The kickflip builds upon another trick called the ollie. An ollie is accomplished when a skateboarder uses their weight to push down on the back of the board propelling it into the air with feet still attached. Both rider and board then complete the trick by landing together. It’s like jumping without having the skateboard leave your feet.
A kickflip begins with the ollie and adds the spin of the board under the rider during the jump. Because the kickflip incorporates the ollie, it is also referred to as an ollie kickflip.

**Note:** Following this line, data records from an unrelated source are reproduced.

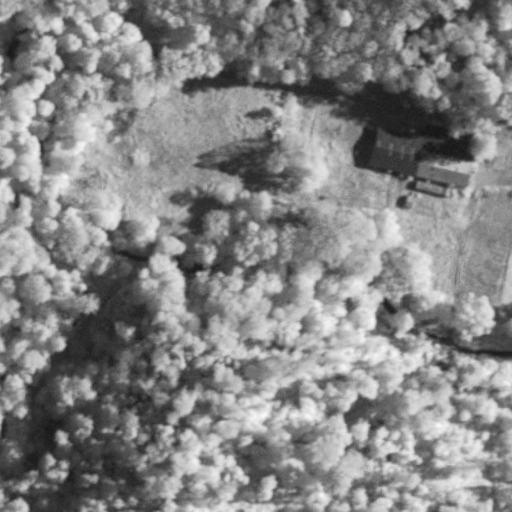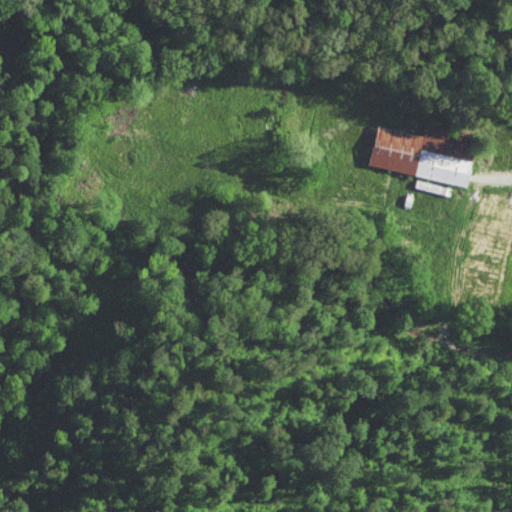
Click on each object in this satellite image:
building: (411, 156)
road: (488, 173)
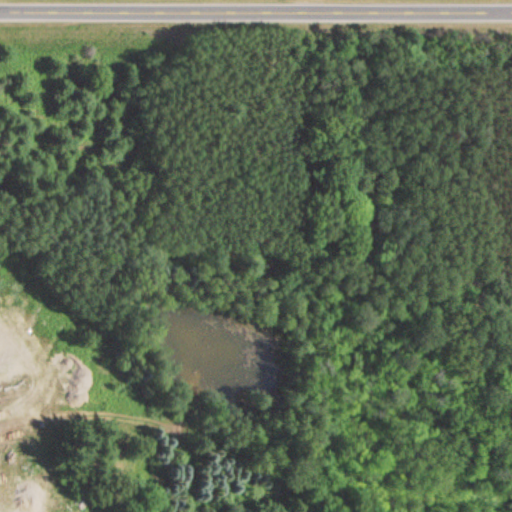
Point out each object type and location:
road: (256, 12)
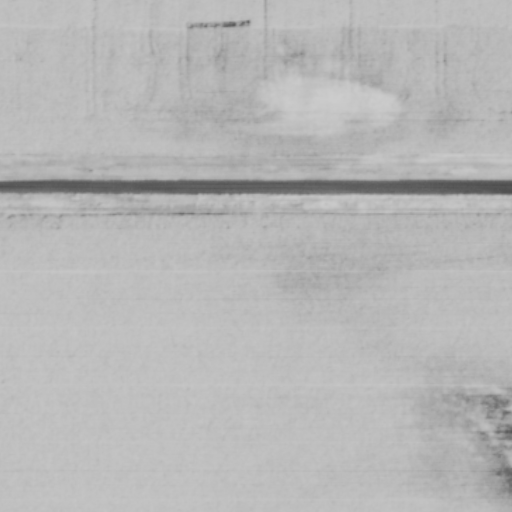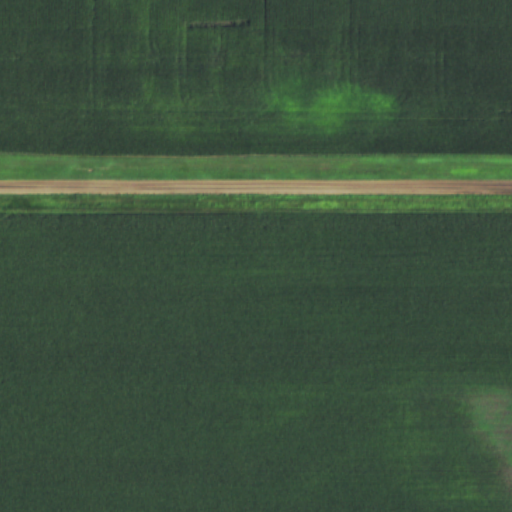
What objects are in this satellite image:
road: (256, 190)
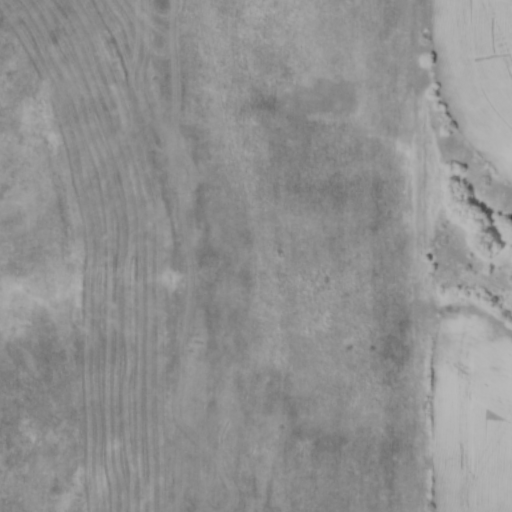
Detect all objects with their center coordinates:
crop: (476, 74)
crop: (473, 409)
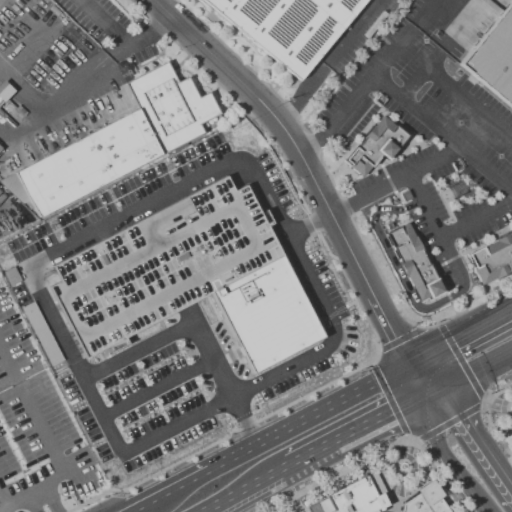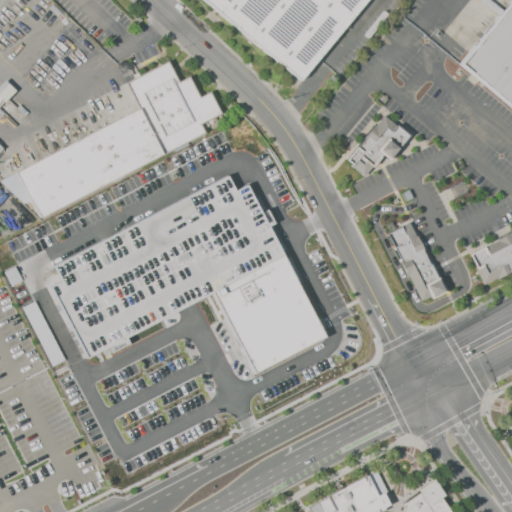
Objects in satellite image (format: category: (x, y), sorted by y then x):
building: (284, 27)
building: (289, 27)
road: (403, 37)
road: (124, 41)
road: (31, 49)
road: (441, 49)
building: (492, 59)
building: (494, 59)
road: (327, 62)
building: (4, 89)
road: (400, 97)
road: (62, 101)
road: (469, 102)
road: (263, 107)
building: (118, 140)
building: (117, 142)
building: (374, 145)
building: (374, 145)
building: (0, 147)
building: (0, 148)
road: (395, 180)
road: (257, 183)
road: (223, 212)
road: (476, 219)
road: (283, 225)
road: (435, 228)
road: (127, 250)
building: (491, 257)
building: (492, 259)
building: (411, 262)
building: (412, 262)
road: (394, 265)
building: (197, 277)
road: (142, 280)
road: (27, 282)
road: (378, 299)
building: (183, 300)
road: (43, 313)
building: (41, 333)
road: (463, 337)
road: (56, 339)
road: (292, 347)
road: (480, 367)
road: (431, 372)
road: (418, 379)
road: (435, 390)
road: (9, 393)
road: (352, 433)
road: (480, 434)
road: (278, 435)
road: (46, 443)
road: (125, 444)
road: (376, 453)
road: (455, 454)
road: (242, 490)
road: (50, 496)
building: (354, 498)
building: (350, 499)
building: (423, 500)
road: (1, 501)
road: (29, 502)
building: (422, 503)
road: (138, 510)
parking lot: (287, 511)
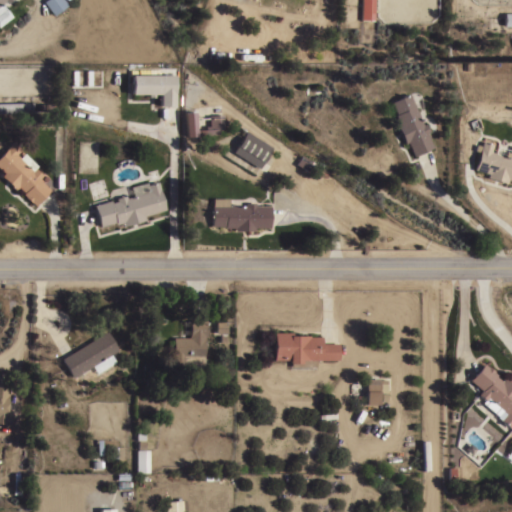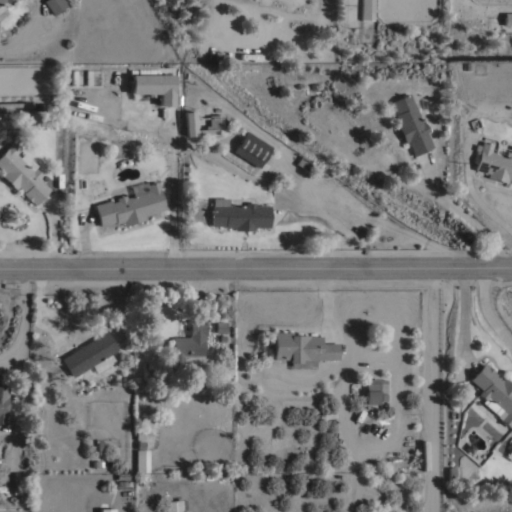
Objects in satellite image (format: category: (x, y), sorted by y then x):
building: (3, 0)
building: (52, 5)
building: (54, 5)
building: (364, 9)
building: (366, 9)
building: (2, 13)
building: (507, 18)
building: (149, 86)
building: (152, 86)
building: (15, 106)
building: (407, 123)
building: (409, 124)
building: (211, 125)
building: (213, 125)
building: (250, 148)
building: (248, 149)
building: (493, 162)
building: (492, 163)
building: (20, 173)
building: (20, 174)
road: (171, 194)
road: (478, 204)
building: (128, 205)
building: (129, 206)
road: (465, 213)
building: (234, 214)
building: (237, 214)
road: (323, 220)
road: (52, 234)
road: (83, 243)
road: (256, 266)
road: (325, 297)
road: (485, 310)
road: (21, 317)
road: (464, 319)
building: (219, 326)
building: (187, 344)
building: (189, 344)
building: (299, 347)
building: (301, 348)
building: (88, 353)
building: (85, 354)
building: (101, 363)
building: (374, 385)
building: (369, 391)
building: (494, 392)
building: (492, 393)
building: (3, 400)
building: (1, 401)
building: (510, 449)
building: (141, 460)
building: (139, 461)
building: (16, 485)
building: (170, 506)
building: (172, 506)
building: (102, 510)
building: (105, 510)
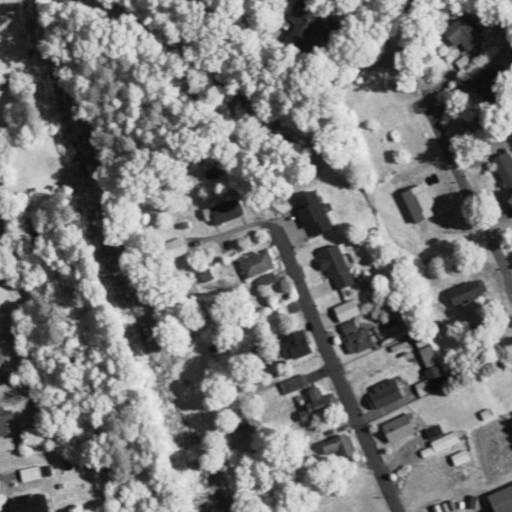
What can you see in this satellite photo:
building: (310, 24)
building: (464, 34)
road: (376, 61)
building: (495, 84)
building: (505, 169)
road: (467, 185)
building: (227, 211)
building: (314, 213)
building: (176, 247)
building: (257, 264)
building: (267, 280)
building: (334, 284)
building: (467, 293)
road: (319, 331)
building: (357, 337)
building: (296, 345)
building: (436, 377)
building: (292, 385)
building: (384, 395)
building: (320, 404)
building: (3, 422)
building: (401, 427)
building: (5, 445)
building: (338, 448)
building: (31, 474)
building: (25, 504)
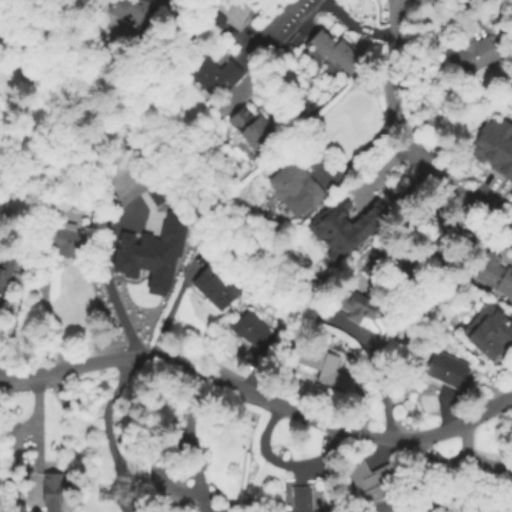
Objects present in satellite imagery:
building: (123, 9)
building: (126, 9)
road: (268, 26)
building: (334, 51)
building: (335, 51)
building: (469, 56)
building: (472, 57)
building: (212, 72)
building: (208, 75)
building: (248, 128)
building: (253, 128)
road: (406, 136)
building: (493, 146)
building: (495, 147)
building: (294, 185)
building: (292, 187)
building: (159, 189)
building: (154, 194)
building: (342, 226)
building: (331, 233)
building: (66, 240)
building: (69, 240)
building: (153, 252)
building: (150, 253)
building: (204, 254)
building: (2, 258)
building: (0, 268)
building: (493, 273)
building: (494, 274)
building: (212, 286)
building: (215, 287)
road: (113, 293)
building: (354, 306)
building: (356, 306)
road: (43, 312)
building: (487, 331)
building: (488, 332)
building: (250, 333)
building: (254, 335)
building: (323, 366)
building: (317, 367)
building: (444, 368)
building: (446, 369)
road: (373, 370)
road: (208, 374)
road: (464, 421)
road: (107, 431)
road: (35, 434)
road: (477, 457)
building: (366, 481)
building: (372, 481)
road: (193, 482)
building: (44, 494)
building: (47, 494)
building: (296, 499)
building: (299, 499)
building: (456, 504)
building: (456, 504)
building: (222, 508)
building: (216, 509)
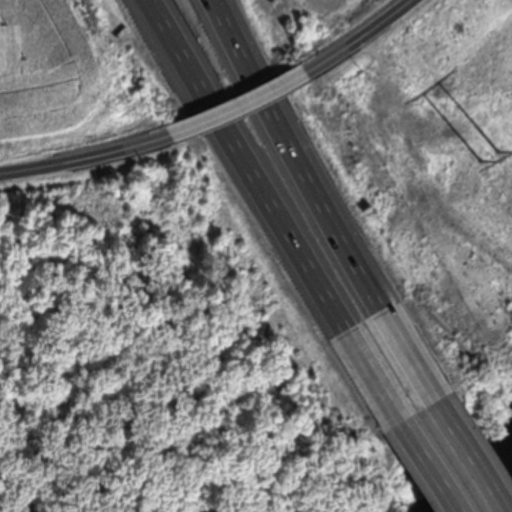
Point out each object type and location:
road: (369, 38)
road: (243, 108)
power tower: (488, 156)
road: (87, 163)
road: (301, 168)
road: (260, 185)
road: (447, 422)
road: (412, 440)
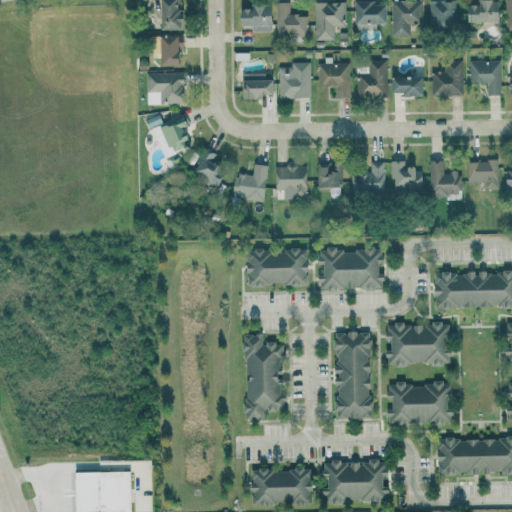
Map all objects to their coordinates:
building: (478, 11)
building: (439, 13)
building: (364, 14)
building: (507, 14)
building: (165, 15)
building: (402, 15)
building: (253, 16)
building: (325, 18)
building: (287, 21)
building: (165, 48)
building: (483, 73)
building: (333, 77)
building: (445, 78)
building: (370, 79)
building: (292, 80)
building: (507, 83)
building: (251, 84)
building: (403, 84)
building: (163, 85)
road: (308, 124)
building: (168, 134)
building: (204, 167)
building: (481, 172)
building: (326, 175)
building: (402, 176)
building: (368, 177)
building: (507, 178)
building: (440, 179)
building: (289, 180)
building: (247, 182)
building: (273, 266)
building: (346, 268)
road: (410, 271)
building: (470, 288)
building: (507, 340)
building: (414, 343)
road: (309, 350)
building: (348, 374)
building: (258, 375)
building: (507, 400)
building: (415, 403)
road: (403, 442)
building: (472, 454)
building: (350, 480)
building: (277, 486)
road: (7, 490)
building: (98, 491)
road: (5, 503)
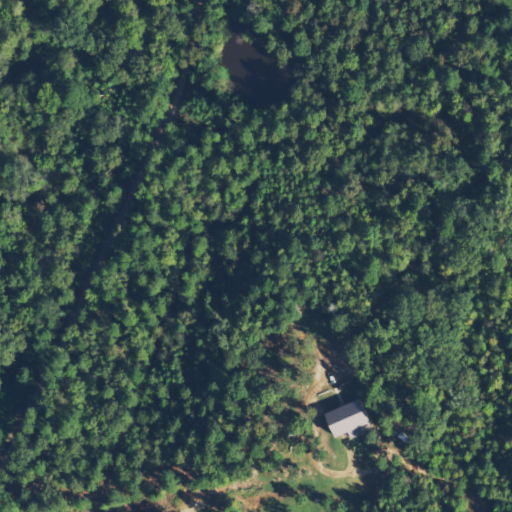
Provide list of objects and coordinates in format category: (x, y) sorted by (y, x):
building: (349, 421)
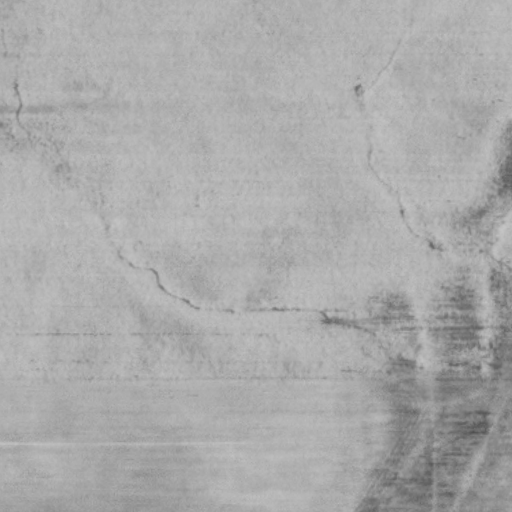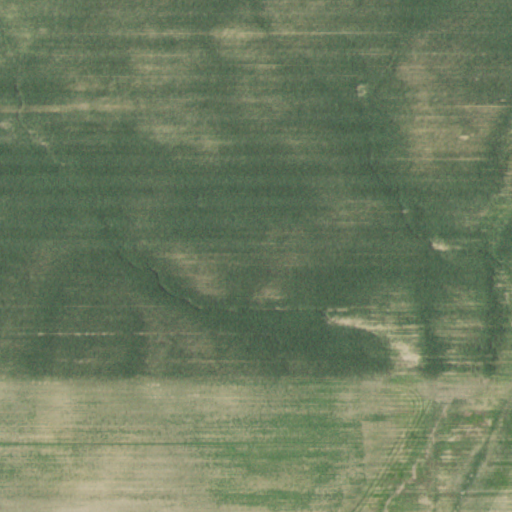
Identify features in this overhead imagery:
road: (26, 143)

Many variations of the kickflip exist. It is the first of the flip tricks many skateboarders attempt. A doubleflip involves two flips of the board while in the air. Tripleflip or quadflips are accomplished by rotating the board three and four times while the skateboarder is in the air. A heelflip is when the board is flipped in the opposite direction.
Rodney Mullen is credited with inventing the ollie kickflip sometime in the early 1980’s. His trick is not the first to bear the kickflip name. The original kickflip was created by Kurt Lindgren, and appeared on the skateboard scene in the 1970’s. That move is now commonly referred to as the old school kickflip. The old school kickflip, gained widespread popularity among skateboarders in the 1970’s earning Lindgren the nickname “Mr. Kickflip.”
An old school kickflip differs from the ollie kickflip. The old school trick is achieved by the rider standing motionless on the skateboard. Alternatively, the rider may be moving but very slowly. With both feet on the center of the board, the toe of one foot is used to flip the board over while the rider jumps into the air and lands back on the board.